Was ist ein peripherer Rotor?
Ein peripherer Rotor ist eine Bauform der automatischen Aufzugsmasse, die nicht in der Mitte des Werks sitzt, sondern als schmaler Ring außen um das Uhrwerk herumläuft. Wie jeder Rotor nutzt er die Bewegungen des Handgelenks, um die Zugfeder zu spannen und das Werk so mit Energie zu versorgen. Der Unterschied liegt allein in der Anordnung: Statt mittig über den Bauteilen zu schwingen, kreist die Masse am äußeren Rand.
Diese Lösung findet sich vor allem in hochwertigen Automatikwerken, bei denen es auf eine flache Bauweise und einen freien Blick auf das Werk ankommt.
Der Unterschied zum klassischen Rotor
Der klassische Zentralrotor ist eine halbmondförmige Masse, die auf einer Achse in der Werkmitte schwingt. Er funktioniert zuverlässig, hat aber zwei bauartbedingte Eigenheiten: Er trägt in der Höhe auf und verdeckt einen großen Teil des Werks. Genau hier setzt der periphere Rotor an. Weil er nur als flacher Ring am Rand läuft, baut das Werk insgesamt niedriger – ein Vorteil, den auch der Mikrorotor verfolgt, der als kleiner Rotor in das Werk eingelassen ist.
Ein zweiter, oft genannter Vorteil ist die Optik: Da in der Mitte keine Masse den Blick versperrt, bleibt das Werk durch einen Glasboden (Sichtboden) nahezu vollständig sichtbar. Für Uhrenfreunde, die das Innenleben ihrer Uhr betrachten möchten, ist das ein spürbarer Reiz.
Wie der Aufzug technisch funktioniert
Der Ring ist am Werkrand gelagert und kann sich frei drehen. Über eine Verzahnung und ein Untersetzungsgetriebe überträgt er seine Drehbewegung auf den Aufzugsmechanismus, der schließlich die Zugfeder im Federhaus spannt. Damit die Feder nicht überspannt wird, sorgt – wie bei anderen Automatikwerken – eine Rutschkupplung dafür, dass der Aufzug bei voller Spannung sanft durchrutscht.

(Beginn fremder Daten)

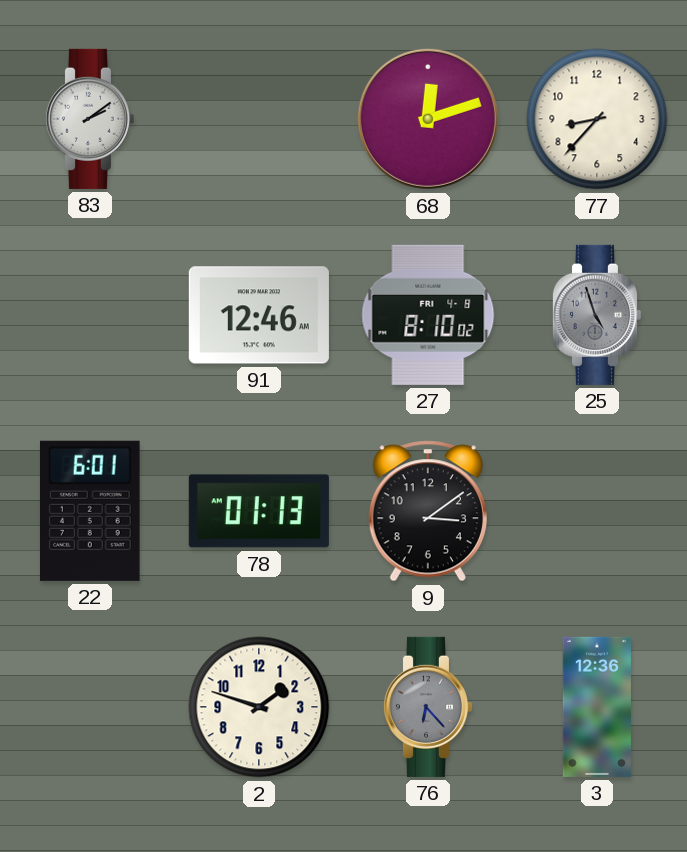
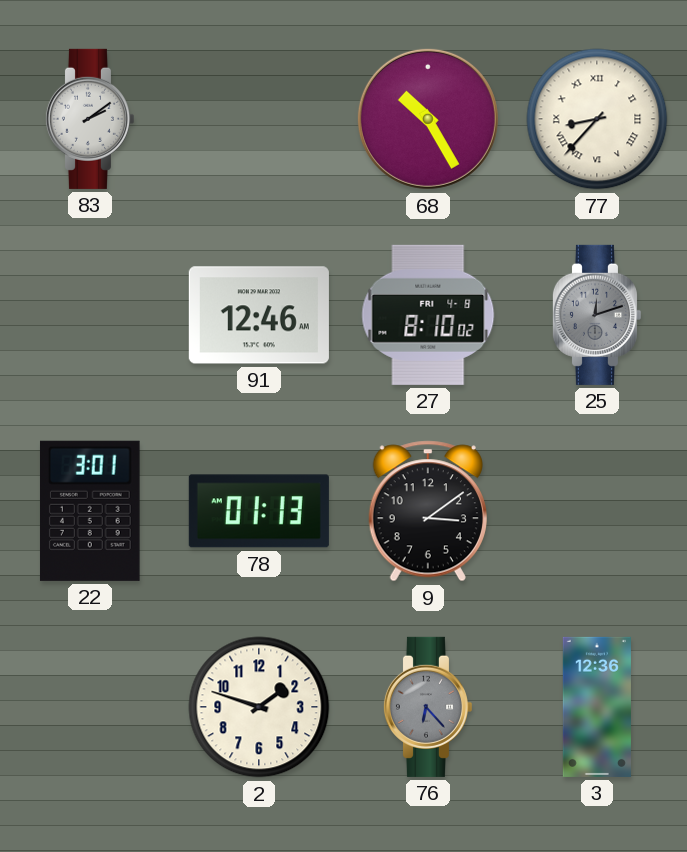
68: 12:12 -> 10:25
77 numerals: Arabic -> Roman
25: 4:57 -> 12:12
22: 6:01 -> 3:01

Weil die Masse weiter außen liegt, wirkt sie auf einem größeren Radius. Die konkrete Effizienz hängt jedoch von der gesamten Konstruktion ab – von Gewicht, Lagerung und Übersetzung. Wichtig ist am Ende, dass genügend Energie in die Gangreserve fließt, damit die Uhr auch nach Tragepausen zuverlässig weiterläuft.
Vor- und Nachteile
Zu den Stärken zählen die flache Bauhöhe und der freie Blick auf das Werk. Beides macht den peripheren Rotor besonders für elegante, flache Uhren und für aufwendig gestaltete Werke attraktiv. Auf der anderen Seite ist die Konstruktion anspruchsvoll: Die Lagerung des Rings und die Kraftübertragung erfordern Präzision, weshalb diese Bauform meist in gehobenen Uhren zu finden ist. Für dich als Träger verhält sich eine Uhr mit peripherem Rotor im Alltag aber wie jede andere Automatikuhr – der Unterschied ist vor allem technischer und optischer Natur.
Einordnung
Der periphere Rotor ist damit eine von mehreren Antworten auf dieselbe Frage: Wie lässt sich ein Automatikaufzug unterbringen, ohne das Werk unnötig dick zu machen oder die Sicht zu verdecken? Neben dem Zentralrotor und dem Mikrorotor ist er die eleganteste, aber auch aufwendigste dieser Lösungen.
Material und Konstruktion des Rings
Damit ein so schmaler Ring genügend Schwung entwickelt, kommt es auf sein Gewicht an. Wie bei anderen Aufzugsmassen setzen Hersteller deshalb häufig auf besonders dichte Werkstoffe: Ein Segment aus Gold, Platin oder einer Schwermetalllegierung am Ringumfang erhöht die Trägheit dort, wo sie am meisten bringt – ganz außen. Weil die Masse auf einem größeren Radius sitzt als bei einem Zentralrotor, kann bereits ein vergleichsweise leichter Ring wirksam Energie sammeln.
Anspruchsvoll ist vor allem die Lagerung. Der Ring läuft auf einem Kranz kleiner Rollen oder auf einem Kugellager am Werkrand und muss dabei spielfrei und zugleich leichtgängig geführt sein. Diese Präzision erklärt, warum die Bauform lange selten blieb und erst modernere Fertigungsmethoden sie in eine größere Zahl von Uhren gebracht haben. Für den Träger bleibt davon nichts spürbar – er profitiert allein von der flachen Bauhöhe und dem freien Blick auf das Werk.